Excerpted data:
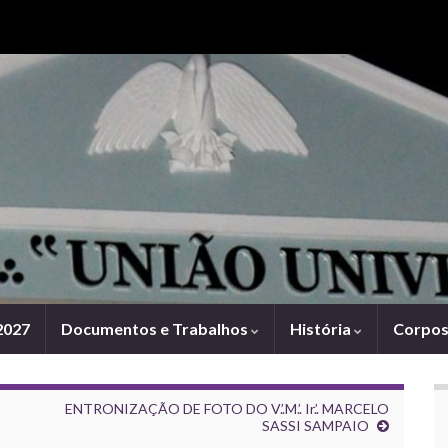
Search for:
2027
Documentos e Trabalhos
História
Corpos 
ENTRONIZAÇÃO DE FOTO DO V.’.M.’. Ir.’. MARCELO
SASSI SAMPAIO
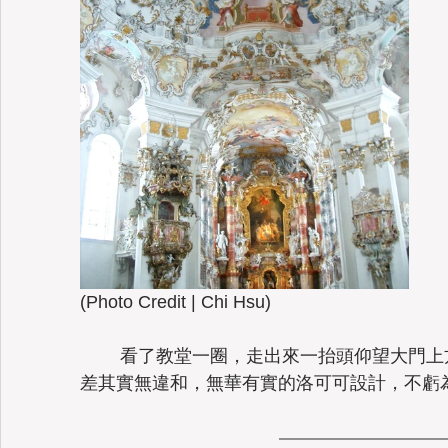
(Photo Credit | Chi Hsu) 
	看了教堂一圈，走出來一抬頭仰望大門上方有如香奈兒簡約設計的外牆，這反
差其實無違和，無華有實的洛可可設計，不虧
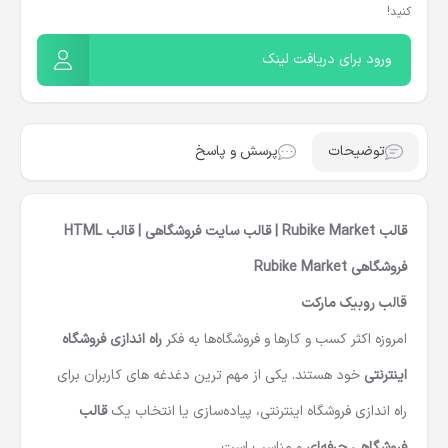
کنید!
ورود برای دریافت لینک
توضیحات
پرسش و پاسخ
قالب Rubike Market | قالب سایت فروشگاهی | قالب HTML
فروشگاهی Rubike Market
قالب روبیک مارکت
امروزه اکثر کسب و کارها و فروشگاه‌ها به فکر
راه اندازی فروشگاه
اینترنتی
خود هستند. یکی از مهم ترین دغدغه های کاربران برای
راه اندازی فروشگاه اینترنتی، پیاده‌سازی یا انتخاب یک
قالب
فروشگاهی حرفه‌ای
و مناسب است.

* * *

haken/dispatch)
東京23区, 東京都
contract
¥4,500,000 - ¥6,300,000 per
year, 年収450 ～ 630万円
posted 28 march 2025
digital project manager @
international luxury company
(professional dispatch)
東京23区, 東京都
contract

Exercise instructions: Return the lines of the material from the line containing "(Photo Credit | Chi Hsu)" through the line containing "و مناسب است.", both included, copied without any change. Leave the pictures out of your answer.

Output for this exercise:
(Photo Credit | Chi Hsu) 
	看了教堂一圈，走出來一抬頭仰望大門上方有如香奈兒簡約設計的外牆，這反
差其實無違和，無華有實的洛可可設計，不虧
کنید!
ورود برای دریافت لینک
توضیحات
پرسش و پاسخ
قالب Rubike Market | قالب سایت فروشگاهی | قالب HTML
فروشگاهی Rubike Market
قالب روبیک مارکت
امروزه اکثر کسب و کارها و فروشگاه‌ها به فکر
راه اندازی فروشگاه
اینترنتی
خود هستند. یکی از مهم ترین دغدغه های کاربران برای
راه اندازی فروشگاه اینترنتی، پیاده‌سازی یا انتخاب یک
قالب
فروشگاهی حرفه‌ای
و مناسب است.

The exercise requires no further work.